A health worker takes a nasal swab sample of a man at the City Railway station in Bangalore, on Aug 2, 2021.A health worker takes a nasal swab sample of a man at the City Railway station in Bangalore, on Aug 2, 2021.PHOTO: EPA-EFE

 

 

BANGALORE – Signs of a third Covid-19 wave have emerged in India, with at least ten states, including Tamil Nadu, Karnataka and Kerala in the south, reporting a rise in R-value, which means that each infected person is transmitting the coronavirus to many more people than in the past three months.

The R-value, or reproduction factor, is an important tool epidemiologists and policymakers use to check the prevalence and spread of Covid-19.

India’s average R-value is 1.01 now. This means every infected person is transmitting the coronavirus to more than one other person.

When the country was gripped by a devastating second Covid-19 wave in May, the R-value was around 1.4, but this dropped to around 0.9 a month ago. The reproduction factor rising above one again is worrying health experts as it signals a growing infection rate.

The central state of Madhya Pradesh has the highest R-value of 1.31, followed by Himachal Pradesh (1.3) and the north-eastern state of Nagaland (1.09).

An R-value of 1.3 means 10 people with Covid-19 will infect 13 more people who in turn will infect another 16 or 17 people.

“The R-value going up could be early warning signals of the beginning of a third wave,” said Dr Samiran Panda, head epidemiologist at the Indian Council of Medical Research (ICMR) in New Delhi, which is leading India’s Covid-19 response.

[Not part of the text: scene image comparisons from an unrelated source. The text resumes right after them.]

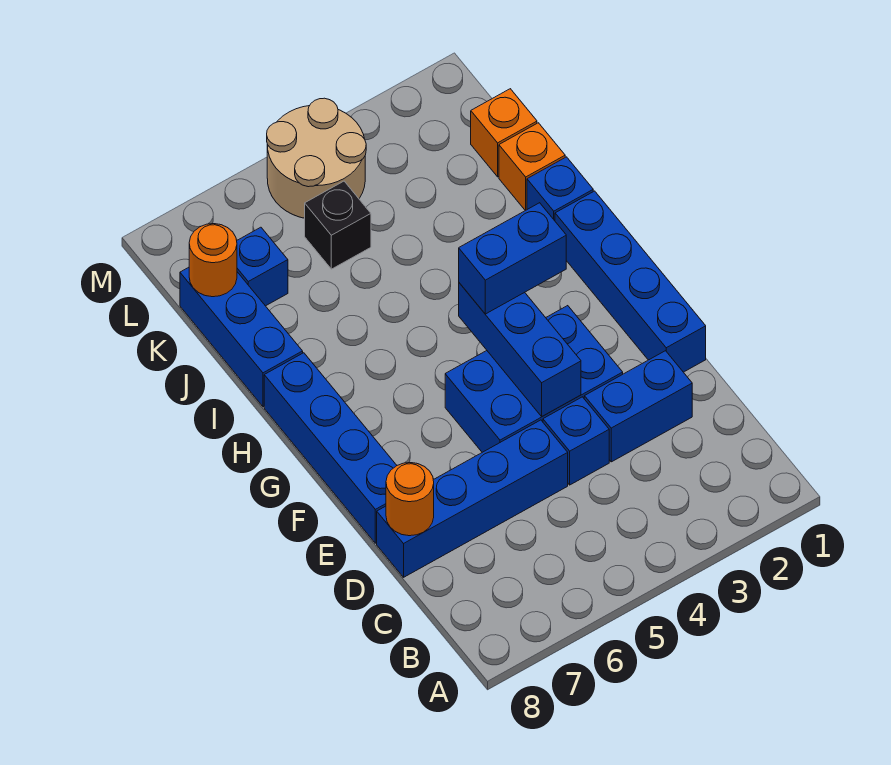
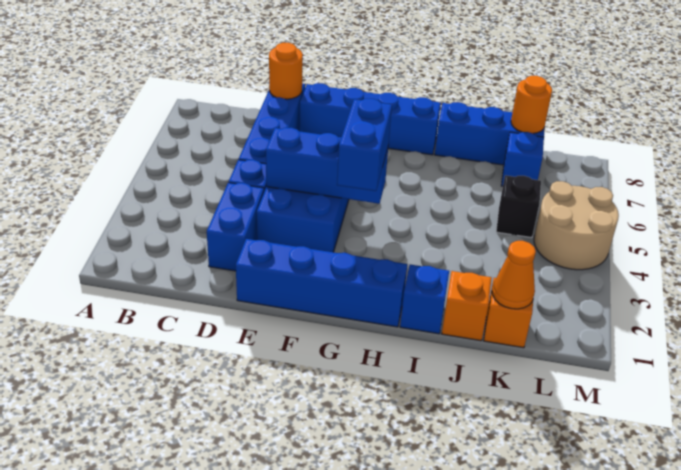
none -> orange cone K1 level 2

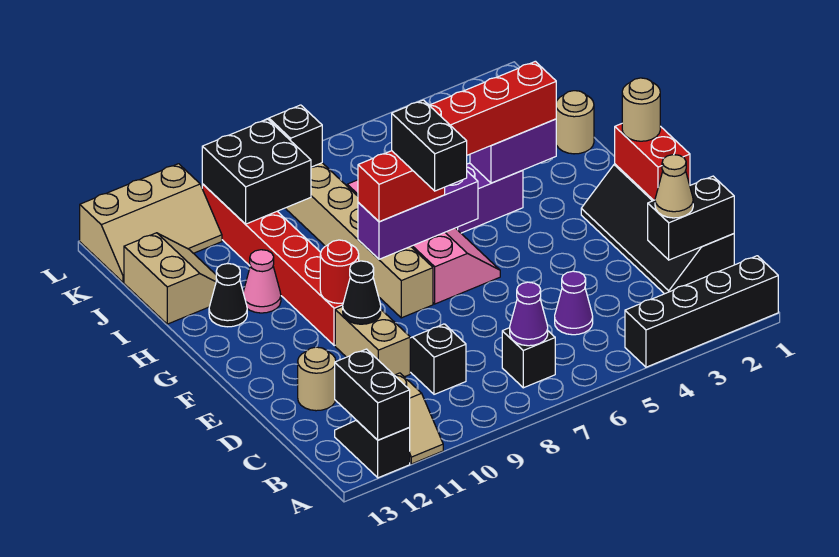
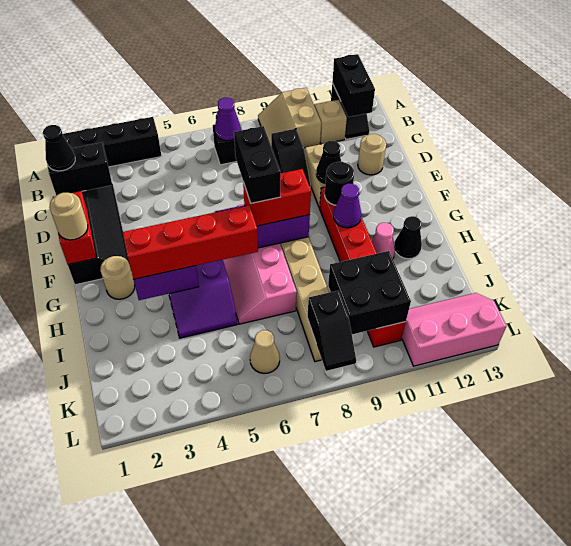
none -> black cone C1 level 3
tan cone C2 level 3 -> tan cone K6 level 1
purple cone C5 level 1 -> purple cone G10 level 2
red round brick F10 level 2 -> black round brick F10 level 2
tan round brick I1 level 1 -> tan round brick G2 level 1
tan slope I12:J13 level 1 top 13 -> tan slope A9:B10 level 1 top 10
tan slope K11:L13 level 1 top L -> pink slope K11:L13 level 1 top L

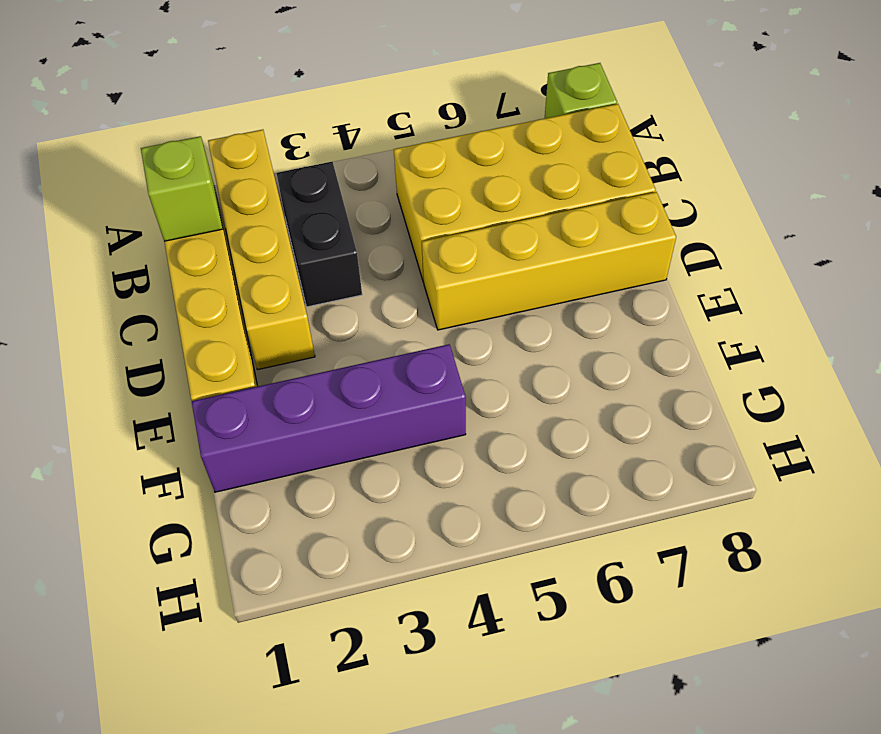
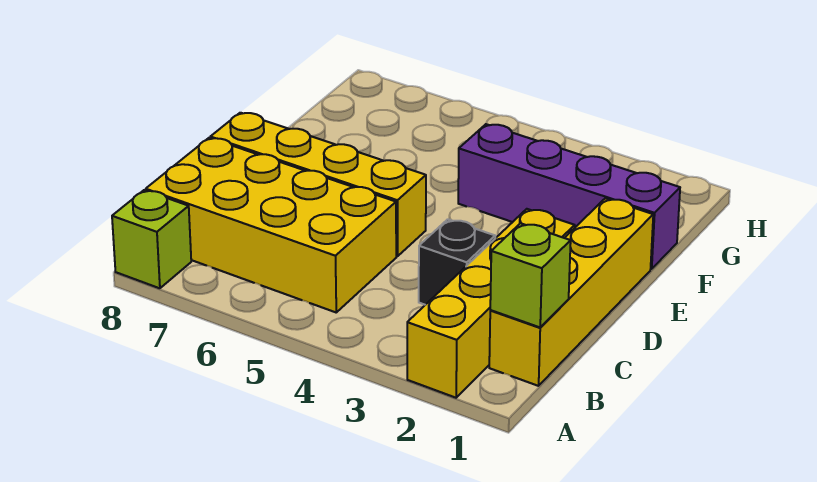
black brick B3:C3 level 1 -> black brick C3 level 1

But to understand the nature of the next wave, one must acknowledge the differences in the status of Covid-19 infections in every state, he added.

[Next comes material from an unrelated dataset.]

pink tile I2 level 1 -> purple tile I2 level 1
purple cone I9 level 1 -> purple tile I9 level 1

Nearly 80 per cent of the infections during the second wave came from ten states, including Maharashtra and Delhi.

Instead, those which recorded fewer infections and deaths in the second wave including Kerala, Tamil Nadu, Karnataka and Jammu and Kashmir are showing higher R-value.

Kerala, whose deft handling of the first and second waves received global praise including from the World Health Organisation (WHO), has an R-value of 1.06.

India has recorded 32 million cases of Covid-19 and 429,000 deaths till now.

Experts suggest that infections are rising due to fewer mobility restrictions, Covid-19 inappropriate behaviour such as not wearing masks, and the highly infectious Delta variant of the coronavirus, which is responsible for the majority of the cases now in India.

“Early restrictions successfully averted a second wave in some states, but the same states have vulnerable populations who are getting infected now when lockdowns are lifted and people are not observing safety precautions,” said Dr Panda.

A volunteer rides along a road with mock Covishield and Covaxin vaccine vials on the back of his scooter during a Covid-19 vaccination awareness campaign in Chennai on Aug 2, 2021. PHOTO: AFP

About two out of three Indians over the age of six have developed antibodies, according to the ICMR’s community-based serosurvey published in July. That is up from roughly one in four people with antibodies in January. This still leaves 400 million Indians susceptible to infection.

Officials say they cannot declare a third wave until the number of infections is steadily increasing.

WHO chief scientist Soumya Swaminathan told news channel NDTV that the third wave “might not be as devastating as the second”, because more people are now vaccinated and expanded Covid-19 medical facilities are still running in many states.

“Having said that, we should not become complacent as having a wave in a small town or rural area can also be as problematic as (the) last time, as those are the areas where we don’t have the kind of health facilities that are needed to cope with the disaster. So, we need to work on strengthening facilities in those parts,” Dr Swaminathan said.

Another bottleneck is the continuing shortage of vaccines as the two approved Indian manufacturers continue to miss production targets.

In a bid to fast-track emergency approvals for foreign-produced vaccines, Prime Minister Narendra Modi’s government has exempted those on the WHO list from conducting bridging clinical trials in the country.

On Aug 7, Johnson & Johnson’s single-dose viral vector vaccine became the fifth shot to be approved in India after Covishield, Covaxin, Sputnik V and Moderna. But supplies are still a long way off.

Many states say an acute shortage is hampering their ability to combat Covid-19.